Bill Murray's had a lot of different jobs over the years. He's been a groundskeeper ("Caddyshack"), a weatherman ("Groundhog Day") and even a zombie ("Zombieland") — but he recently admitted another career he's had his eye on.
The comedian was a guest on Amy Schumer's podcast, "3 Girls 1 Keith," on Tuesday, during which he discussed the types of jobs he'd want to pursue outside of acting. That's when Murray announced his desire to work for a popular restaurant chain — a desire he's apparently acted on before.
"I did fill out an application at P.F. Chang's at the Atlanta airport because I think that's one of the great places," Murray told Schumer.
"To do what? Just any job?" Schumer asked. Murray clarified her point, saying his supposed application was "just to work there."
The 69-year old went on to explain his love for the Asian-themed chain, which has more than 300 locations worldwide.
"It looks like they are having the best time working at P.F. Chang's," Murray said.

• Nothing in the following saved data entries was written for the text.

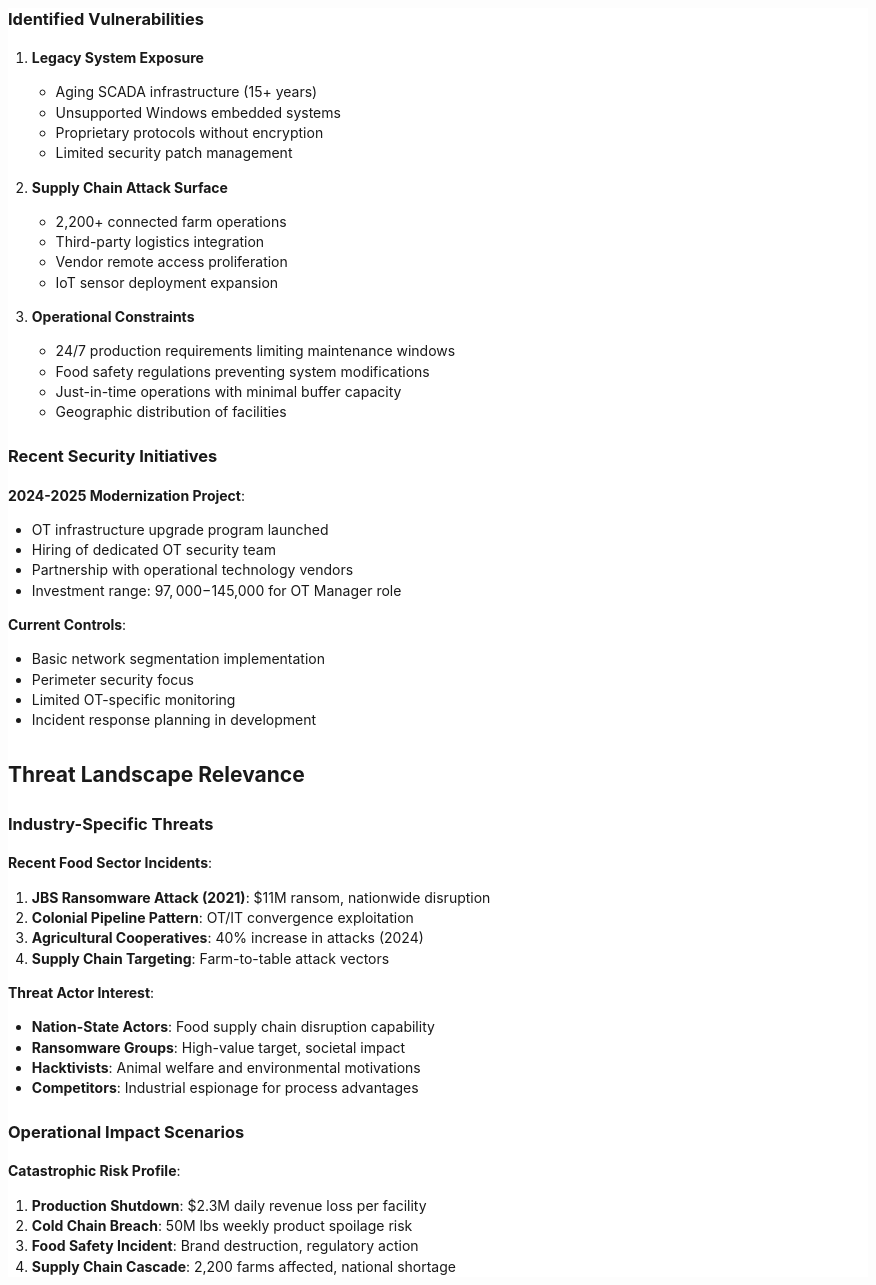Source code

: ### Identified Vulnerabilities

1. **Legacy System Exposure**
   - Aging SCADA infrastructure (15+ years)
   - Unsupported Windows embedded systems
   - Proprietary protocols without encryption
   - Limited security patch management

2. **Supply Chain Attack Surface**
   - 2,200+ connected farm operations
   - Third-party logistics integration
   - Vendor remote access proliferation
   - IoT sensor deployment expansion

3. **Operational Constraints**
   - 24/7 production requirements limiting maintenance windows
   - Food safety regulations preventing system modifications
   - Just-in-time operations with minimal buffer capacity
   - Geographic distribution of facilities

### Recent Security Initiatives

**2024-2025 Modernization Project**:
- OT infrastructure upgrade program launched
- Hiring of dedicated OT security team
- Partnership with operational technology vendors
- Investment range: $97,000-$145,000 for OT Manager role

**Current Controls**:
- Basic network segmentation implementation
- Perimeter security focus
- Limited OT-specific monitoring
- Incident response planning in development

## Threat Landscape Relevance

### Industry-Specific Threats

**Recent Food Sector Incidents**:
1. **JBS Ransomware Attack (2021)**: $11M ransom, nationwide disruption
2. **Colonial Pipeline Pattern**: OT/IT convergence exploitation
3. **Agricultural Cooperatives**: 40% increase in attacks (2024)
4. **Supply Chain Targeting**: Farm-to-table attack vectors

**Threat Actor Interest**:
- **Nation-State Actors**: Food supply chain disruption capability
- **Ransomware Groups**: High-value target, societal impact
- **Hacktivists**: Animal welfare and environmental motivations
- **Competitors**: Industrial espionage for process advantages

### Operational Impact Scenarios

**Catastrophic Risk Profile**:
1. **Production Shutdown**: $2.3M daily revenue loss per facility
2. **Cold Chain Breach**: 50M lbs weekly product spoilage risk
3. **Food Safety Incident**: Brand destruction, regulatory action
4. **Supply Chain Cascade**: 2,200 farms affected, national shortage
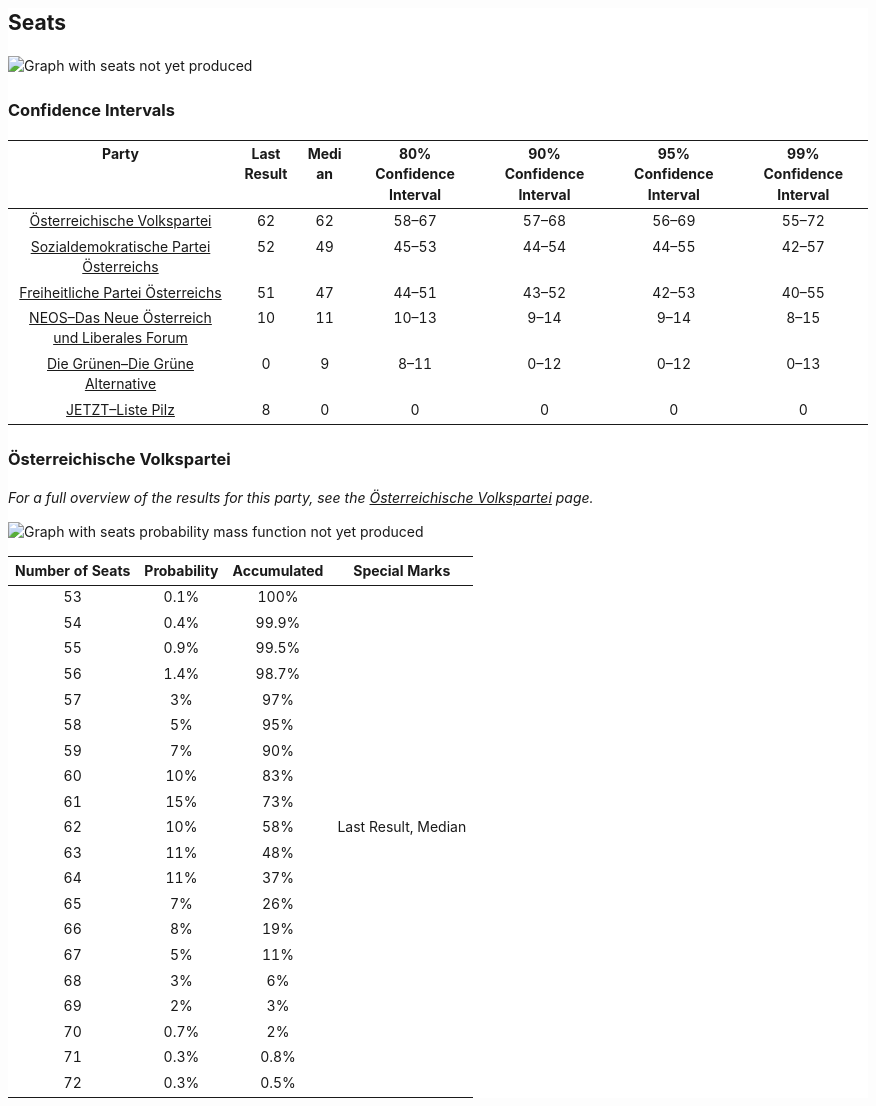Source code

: ## Seats

![Graph with seats not yet produced](2018-06-27-ResearchAffairs-seats.png "Seats")

### Confidence Intervals

| Party | Last Result | Median | 80% Confidence Interval | 90% Confidence Interval | 95% Confidence Interval | 99% Confidence Interval |
|:-----:|:-----------:|:------:|:-----------------------:|:-----------------------:|:-----------------------:|:-----------------------:|
| <a href="#österreichische-volkspartei">Österreichische Volkspartei</a> | 62 | 62 | 58–67 |57–68 |56–69 |55–72 |
| <a href="#sozialdemokratische-partei-österreichs">Sozialdemokratische Partei Österreichs</a> | 52 | 49 | 45–53 |44–54 |44–55 |42–57 |
| <a href="#freiheitliche-partei-österreichs">Freiheitliche Partei Österreichs</a> | 51 | 47 | 44–51 |43–52 |42–53 |40–55 |
| <a href="#neos–das-neue-österreich-und-liberales-forum">NEOS–Das Neue Österreich und Liberales Forum</a> | 10 | 11 | 10–13 |9–14 |9–14 |8–15 |
| <a href="#die-grünen–die-grüne-alternative">Die Grünen–Die Grüne Alternative</a> | 0 | 9 | 8–11 |0–12 |0–12 |0–13 |
| <a href="#jetzt–liste-pilz">JETZT–Liste Pilz</a> | 8 | 0 | 0 |0 |0 |0 |

### Österreichische Volkspartei

*For a full overview of the results for this party, see the [Österreichische Volkspartei](party-österreichischevolkspartei.html) page.*

![Graph with seats probability mass function not yet produced](2018-06-27-ResearchAffairs-seats-pmf-österreichischevolkspartei.png "Seats Probability Mass Function")

| Number of Seats | Probability | Accumulated | Special Marks |
|:---------------:|:-----------:|:-----------:|:-------------:|
| 53 | 0.1% | 100% |  |
| 54 | 0.4% | 99.9% |  |
| 55 | 0.9% | 99.5% |  |
| 56 | 1.4% | 98.7% |  |
| 57 | 3% | 97% |  |
| 58 | 5% | 95% |  |
| 59 | 7% | 90% |  |
| 60 | 10% | 83% |  |
| 61 | 15% | 73% |  |
| 62 | 10% | 58% | Last Result, Median |
| 63 | 11% | 48% |  |
| 64 | 11% | 37% |  |
| 65 | 7% | 26% |  |
| 66 | 8% | 19% |  |
| 67 | 5% | 11% |  |
| 68 | 3% | 6% |  |
| 69 | 2% | 3% |  |
| 70 | 0.7% | 2% |  |
| 71 | 0.3% | 0.8% |  |
| 72 | 0.3% | 0.5% |  |
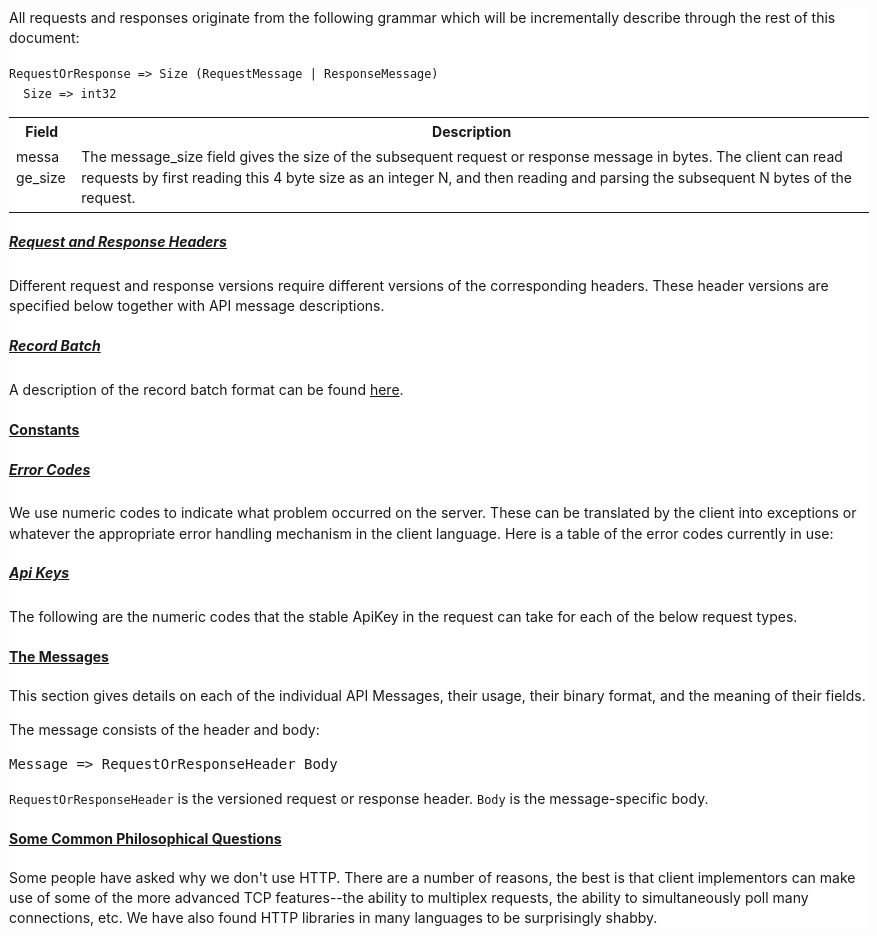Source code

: <p>All requests and responses originate from the following grammar which will be incrementally describe through the rest of this document:</p>

<pre><code class="language-text">RequestOrResponse => Size (RequestMessage | ResponseMessage)
  Size => int32</code></pre>

<table class="data-table"><tbody>
<tr><th>Field</th><th>Description</th></tr>
<tr><td>message_size</td><td>The message_size field gives the size of the subsequent request or response message in bytes. The client can read requests by first reading this 4 byte size as an integer N, and then reading and parsing the subsequent N bytes of the request.</td></tr>
</table>

<h5 class="anchor-heading"><a id="protocol_headers" class="anchor-link"></a><a href="#protocol_headers">Request and Response Headers</a></h5>
<p>Different request and response versions require different versions of the corresponding headers. These header versions are specified below together with API message descriptions.</p>

<h5 class="anchor-heading"><a id="protocol_recordbatch" class="anchor-link"></a><a href="#protocol_recordbatch">Record Batch</a></h5>
<p>A description of the record batch format can be found <a href="/documentation/#recordbatch">here</a>.</p>

<h4 class="anchor-heading"><a id="protocol_constants" class="anchor-link"></a><a href="#protocol_constants">Constants</a></h4>

<h5 class="anchor-heading"><a id="protocol_error_codes" class="anchor-link"></a><a href="#protocol_error_codes">Error Codes</a></h5>
<p>We use numeric codes to indicate what problem occurred on the server. These can be translated by the client into exceptions or whatever the appropriate error handling mechanism in the client language. Here is a table of the error codes currently in use:</p>


<h5 class="anchor-heading"><a id="protocol_api_keys" class="anchor-link"></a><a href="#protocol_api_keys">Api Keys</a></h5>
<p>The following are the numeric codes that the stable ApiKey in the request can take for each of the below request types.</p>


<h4 class="anchor-heading"><a id="protocol_messages" class="anchor-link"></a><a href="#protocol_messages">The Messages</a></h4>

<p>This section gives details on each of the individual API Messages, their usage, their binary format, and the meaning of their fields.</p>

<p>The message consists of the header and body:</p>
<pre>
Message => RequestOrResponseHeader Body
</pre>

<p><code>RequestOrResponseHeader</code> is the versioned request or response header. <code>Body</code> is the message-specific body.</p>



<h4 class="anchor-heading"><a id="protocol_philosophy" class="anchor-link"></a><a href="#protocol_philosophy">Some Common Philosophical Questions</a></h4>

<p>Some people have asked why we don't use HTTP. There are a number of reasons, the best is that client implementors can make use of some of the more advanced TCP features--the ability to multiplex requests, the ability to simultaneously poll many connections, etc. We have also found HTTP libraries in many languages to be surprisingly shabby.</p>
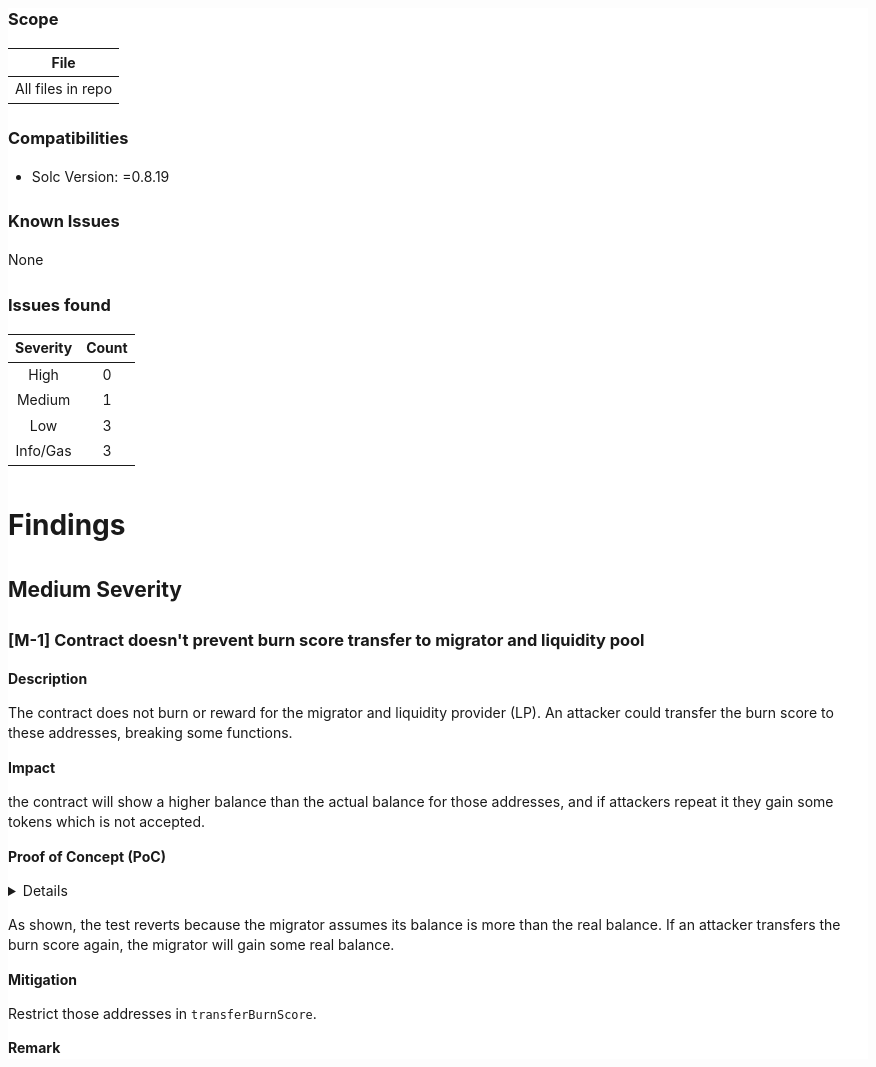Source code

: ### Scope

|     File      |
| :-----------: |
| All files in repo |

### Compatibilities

- Solc Version: =0.8.19

### Known Issues

None

### Issues found

|   Severity    | Count |
| :-----------: | :---: |
|     High      |   0   |
|    Medium     |   1   |
|      Low      |   3   |
|    Info/Gas   |   3   |

# Findings
## Medium Severity
### [M-1] Contract doesn't prevent burn score transfer to migrator and liquidity pool

**Description**

The contract does not burn or reward for the migrator and liquidity provider (LP). An attacker could transfer the burn score to these addresses, breaking some functions.

**Impact**

the contract will show a higher balance than the actual balance for those addresses, and if attackers repeat it they gain some tokens which is not accepted.

**Proof of Concept (PoC)**

<details></details>

As shown, the test reverts because the migrator assumes its balance is more than the real balance. If an attacker transfers the burn score again, the migrator will gain some real balance.

**Mitigation**

Restrict those addresses in `transferBurnScore`.

**Remark**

Schumer didn't press Murray any further, so it's unclear why he specifically targeted the restaurant's Atlanta airport outpost. But, as USA Today points out, he might be onto something: The Hartsfield-Jackson International Airport location has a 3.5-star rating on Yelp.
"I definitely will make this a regular stop on my trips through ATL and you won't be sorry if you do too," one customer wrote in a review Murray seemingly would agree with.
Murray never said whether he heard back about the job, but that doesn't seem to be an issue any longer. P.F. Chang's issued a response to the news Tuesday afternoon, inviting the actor to join their team.
"Bill, you're hired! When can you start?" P.F. Chang's tweeted.
Murray, who is set to appear in "Ghostbusters 2020" next year, went on to discuss a wide range of topics, including his love of "Family Feud" and the time he hung out with the Wu Tang Clan.
"I took them for lunch that day and they'd never had sake," Murray said of hanging out with the rap group on the set of "Coffee and Cigarettes." "So I proceeded to buy a big bottle. So they drank a lot of sake and came back drunk."